I get up around 0800 (Monday 8/9/25), collect my dirty clothes and wash things together and go ashore to do my washing and have a shower. I pay a day's mooring - £50! Marina's have got so expensive that staying for any longer than a day is almost out of the question.
I get my washing going and then have the shower, my first since Nanortalik more than two weeks ago. Bonny does have a shower, but the combination of an almost complete absence of sunshine on the passage, which meant our batteries were rarely fully charged (which supply power to the small immersion heater), and the generally very uncomfortable, not to mention cold, conditions, made the prospect of getting naked and (voluntarily) wet and therefore cold, a particularly unattractive one.

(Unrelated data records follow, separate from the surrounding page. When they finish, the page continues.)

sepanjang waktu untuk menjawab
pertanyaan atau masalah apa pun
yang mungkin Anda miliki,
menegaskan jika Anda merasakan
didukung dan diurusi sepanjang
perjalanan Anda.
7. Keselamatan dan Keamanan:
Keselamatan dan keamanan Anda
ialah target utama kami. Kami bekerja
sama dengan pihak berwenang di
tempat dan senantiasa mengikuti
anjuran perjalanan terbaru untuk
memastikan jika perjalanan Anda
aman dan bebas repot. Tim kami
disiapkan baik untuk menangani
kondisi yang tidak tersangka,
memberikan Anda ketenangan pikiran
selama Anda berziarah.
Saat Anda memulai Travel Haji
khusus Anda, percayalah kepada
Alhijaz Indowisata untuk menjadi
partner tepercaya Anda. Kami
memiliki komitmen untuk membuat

This shower was therefore particularly welcome and I ignore the notice pleading with customers to keep their shower quick in the interests of preserving water. As far as I am aware there is no drought in Cornwall and I rather suspect the notice was motivated rather more by the desire to keep overheads down, than to ensure the population of Falmouth don't run out of water. Bugger that, I've just paid £50 for the privilege of mooring here and apart from the space on the pontoon, the shower is the only other thing included in the price. The washing machine and dryer have to be paid for separately.

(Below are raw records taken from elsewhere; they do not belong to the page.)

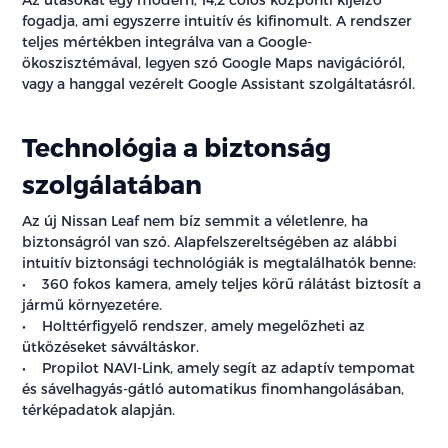
fogadja, ami egyszerre intuitív és kifinomult. A rendszer
teljes mértékben integrálva van a Google-
ökoszisztémával, legyen szó Google Maps navigációról,
vagy a hanggal vezérelt Google Assistant szolgáltatásról.
Technológia a biztonság
szolgálatában
Az új Nissan Leaf nem bíz semmit a véletlenre, ha
biztonságról van szó. Alapfelszereltségében az alábbi
intuitív biztonsági technológiák is megtalálhatók benne:
• 360 fokos kamera, amely teljes körű rálátást biztosít a
jármű környezetére.
• Holttérfigyelő rendszer, amely megelőzheti az
ütközéseket sávváltáskor.
• Propilot NAVI-Link, amely segít az adaptív tempomat
és sávelhagyás-gátló automatikus finomhangolásában,
térképadatok alapján.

After my shower I go in search of freshly baked bread for breakfast. In doing so I confirm a suspicion I have been harbouring for some time - there's a growing subterfuge taking place on trendy high streets and not just those in the UK, I noticed the same thing in St John's; increasingly, Bakeries are no longer places that bake bread! They bake all sorts of pastries and goodies (or at least display them on their counters) and don't get me wrong, I'm very partial to a sweet pastry, but it seems to me that if you've got a big sign over your real and virtual doorways, declaring yourself Cornwall's finest Bakery, the very least you should do to deserve the self anointed accolade, is to bake some bloody bread. Anyway, it meant I had to walk a little further than anticipated to find one that did, which was no great hardship because wandering around quaint Falmouth in the morning in search of breakfast is a rather nice way to spend the time. I actually started to feel like I was on holiday. Being clean and dry and only needing jeans and a T-shirt to wear, rather than god knows how many layers compressed beneath soggy oilskins certainly helped. Anyway I bought a freshly baked uncut white farmhouse loaf AND two croissants AND two pastries. Then on to the Tesco Express for bacon, mushrooms and tomatoes. Breakfast was going to be a serious fry-up!
On the way back I put my laundry in the dryer.

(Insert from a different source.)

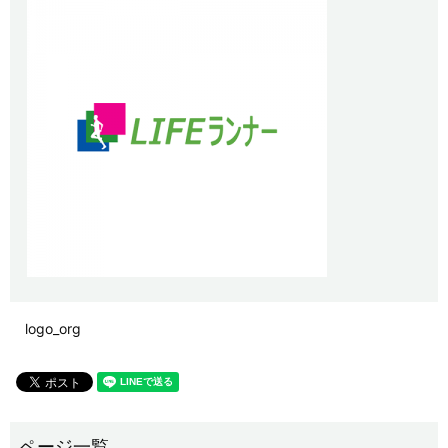
logo_org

Back at the boat I get breakfast underway and once cooked we stuff ourselves royally. It's amazing how good wicked (but proper) white bread and butter tastes when you haven't had any for 4 weeks! Doorsteps with lashings of butter were used by both members of the crew to wipe their plates clean of bacon fat!!
After breakfast we tackle the few jobs, that need doing to prepare Bonny for the final leg of the circuit back to the Medway.
I unship the emergency forestay which shouldn't be needed any more and its absence will make tacking and gybing the boat single handed much easier. Then we refill the jerry cans with fuel. I decide it's pointless to refill the fuel tank given that one of the winter jobs will be to drain and clean the tank.
Next we fill the water tank which requires so much water it must have been very nearly empty.
Before stowing the jerry cans in their home under the cockpit sole, I lift the floor boards to check the stern gland and the bilge. The stern gland is dripping more than a healthy one should, but that's what I expect. What I didn't expect was that the deep part of the bilge had a fair amount of water in it. I thought we had pumped it all out earlier but clearly not.
Now that it looks almost certain that the stern gland is the main source of the leak, we reinstate the galley bilge pump and it takes me about 100 strokes to clear the bilge. Afterwards we stow the jerry cans.
With all the essential jobs done we walk into town - George looks at boats while I shop for provisions and then we go for a yummy cream tea.
We then return to the boat, collect George's bags and walk to the station where we say goodbye. It's been a memorable couple of months which, with the exception of the passage back, we have both really enjoyed. I don't think either of us will ever forget it, especially our short time in Greenland.
Around 1730 I cast off Bonny's mooring lines with the help of Hugh's young crew and head out of the harbour, destination, Hoo on the River Medway and a wedding anniversary on the 12th.